The Water, Sanitation and Hygiene Technologies (WASHTech) project started in January 2011, will last three years and is co-funded under the EC FP7- Africa research programme.

The African partners WASHTech are:

  • Network for Water and Sanitation (NETWAS), Uganda
  • Training, Research and Networking for Development (TREND), Ghana
  • Kwame Nkrumah University of Science and Technology (KNUST), Ghana
  • Centre Régional pour l'Eau Potable et l'Assainissement à faible coût (CREPA), Burkina Faso
  • WaterAid Ghana
  • WaterAid Uganda
  • WaterAid Burkina Faso

European partners are: IRC, Netherlands, WaterAid UK, SKAT Foundation, Switzerland, Cranfield University, UK.

IRC is coordinating the consortium work and brings in experience from the WASHCost and Triple-S projects in the same three African countries.

Objective and outputs

The project objective is to strengthen the sector capacity to make effective investment in new technologies.

WASHTech action research will seek to increase awareness of new technology options, develop assessment systems relevant to different stakeholders, and build long-term local capacity to identify weaknesses in approach and assess the sustainability and scalability of new technologies. 

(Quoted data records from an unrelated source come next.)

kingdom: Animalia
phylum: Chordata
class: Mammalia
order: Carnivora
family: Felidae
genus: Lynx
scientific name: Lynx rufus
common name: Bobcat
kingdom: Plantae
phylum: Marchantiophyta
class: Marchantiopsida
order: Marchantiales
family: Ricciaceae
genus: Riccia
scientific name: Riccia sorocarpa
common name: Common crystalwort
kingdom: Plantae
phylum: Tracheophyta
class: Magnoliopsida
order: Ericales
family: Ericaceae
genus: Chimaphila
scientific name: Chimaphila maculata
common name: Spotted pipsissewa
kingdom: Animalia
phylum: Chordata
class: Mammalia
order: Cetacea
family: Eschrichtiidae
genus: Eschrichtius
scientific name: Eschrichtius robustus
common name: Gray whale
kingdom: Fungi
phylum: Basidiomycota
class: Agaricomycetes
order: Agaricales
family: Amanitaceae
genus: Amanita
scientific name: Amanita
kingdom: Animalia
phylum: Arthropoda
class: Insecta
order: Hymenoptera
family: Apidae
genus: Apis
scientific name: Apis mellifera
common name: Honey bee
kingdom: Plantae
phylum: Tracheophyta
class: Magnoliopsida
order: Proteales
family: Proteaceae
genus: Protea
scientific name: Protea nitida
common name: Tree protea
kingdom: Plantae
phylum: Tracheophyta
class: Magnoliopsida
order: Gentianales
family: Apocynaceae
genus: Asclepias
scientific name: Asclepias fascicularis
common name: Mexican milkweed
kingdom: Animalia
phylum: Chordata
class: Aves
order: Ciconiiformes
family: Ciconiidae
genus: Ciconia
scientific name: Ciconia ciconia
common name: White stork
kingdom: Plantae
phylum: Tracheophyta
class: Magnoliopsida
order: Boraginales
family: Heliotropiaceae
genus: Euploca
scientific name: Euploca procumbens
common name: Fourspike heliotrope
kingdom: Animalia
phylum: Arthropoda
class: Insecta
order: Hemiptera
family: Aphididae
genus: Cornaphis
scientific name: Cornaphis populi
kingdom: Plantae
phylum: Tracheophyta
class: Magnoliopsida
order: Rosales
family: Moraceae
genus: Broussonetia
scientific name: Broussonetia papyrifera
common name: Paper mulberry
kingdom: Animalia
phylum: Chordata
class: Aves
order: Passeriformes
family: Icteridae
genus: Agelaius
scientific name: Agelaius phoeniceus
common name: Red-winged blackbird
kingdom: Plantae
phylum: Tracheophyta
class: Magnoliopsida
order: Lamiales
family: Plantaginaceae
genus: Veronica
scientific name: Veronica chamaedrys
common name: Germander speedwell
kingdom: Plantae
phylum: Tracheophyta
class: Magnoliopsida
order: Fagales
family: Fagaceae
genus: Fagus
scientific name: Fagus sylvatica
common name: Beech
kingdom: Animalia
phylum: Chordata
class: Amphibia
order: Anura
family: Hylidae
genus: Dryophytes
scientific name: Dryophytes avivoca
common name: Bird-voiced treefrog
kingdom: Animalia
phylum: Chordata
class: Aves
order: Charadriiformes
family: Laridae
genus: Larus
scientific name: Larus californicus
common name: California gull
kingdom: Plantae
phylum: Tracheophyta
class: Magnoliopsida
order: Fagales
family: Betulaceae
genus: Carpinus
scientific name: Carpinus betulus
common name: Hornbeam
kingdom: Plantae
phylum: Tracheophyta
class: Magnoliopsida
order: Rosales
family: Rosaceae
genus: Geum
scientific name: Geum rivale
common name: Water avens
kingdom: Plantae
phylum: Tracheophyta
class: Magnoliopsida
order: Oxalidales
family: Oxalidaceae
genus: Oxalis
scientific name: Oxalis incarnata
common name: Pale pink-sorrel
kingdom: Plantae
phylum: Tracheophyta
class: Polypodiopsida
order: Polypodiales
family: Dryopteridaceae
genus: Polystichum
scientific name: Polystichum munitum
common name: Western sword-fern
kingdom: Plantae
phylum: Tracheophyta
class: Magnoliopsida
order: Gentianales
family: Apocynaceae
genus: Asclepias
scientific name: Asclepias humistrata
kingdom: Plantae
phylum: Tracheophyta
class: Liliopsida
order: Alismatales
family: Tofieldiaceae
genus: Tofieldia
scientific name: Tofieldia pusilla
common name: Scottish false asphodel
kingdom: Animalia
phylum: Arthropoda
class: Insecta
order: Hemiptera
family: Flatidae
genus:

Burkina Faso, Ghana and Uganda offer a wide range of technologies and cultural, socio-economic and physical environments. It is expected, therefore, that processes and tools developed will also be appropriate for use in other countries and outputs will be freely accessible online.

 Direct outputs will be:

  • A widely applicable Technology Assessment Framework (TAF) and process that will provide a simple system and criteria for evaluating new technologies and their performance, identifying sustainability issues, and analysing approaches to introduction, innovation, diffusion  and scaling up.
  • Well-established capacities in three countries to apply the TAF and adapt processes to local contexts.

The research will also seek to define strategies for innovation and scaling up, and the time-span and process needed to achieve successful up-take and sustainability. These outputs will be of direct use to the sector and an indication of the value and application of the framework.

No objective system to evaluate new technology innovations

Technological and institutional innovations from NGOs and small scale entrepreneurs in African countries themselves include, rope pumps, bush pumps and eco-sanitation in Zimbabwe, low cost Canzee pumps in Madagascar, small town solid waste management in francophone Africa, and many others.  But although entrepreneurs, commercial companies and development organisations from Europe and other parts of the world often develop interesting technologies, they also often only promote their own protégés.

WASHTech aims to provide an objective system which provides a transparent measure of how well any one option is performing, and evaluates whether the approach used to introduce it could be improved to increase up-take and improve sustainability.

Technology assessment and validation

African governments have delayed decision on rope pumps because there is no procedure to validate technologies or to evaluate the effects of other social, institutional, economic, and market factors which would affect going to scale. There is also no objective assessment of the performance of other piloted pumps, which leads to a propaganda battle between proponents who claim all their pumps are working well or require no maintenance and opponents who claim that the same technologies are usually broken down.

WaterAid and IRC receive more than 100 hundred announcements a year from aspiring inventors who feel they have designed something which will revolutionise water supply or sanitation in peri-urban or rural areas. The inventors often have no experience of conditions in the field or of the priorities, concerns, values and constraints of potential users. It is apparent that a system for ‘separating the wheat from the chaff’ is necessary.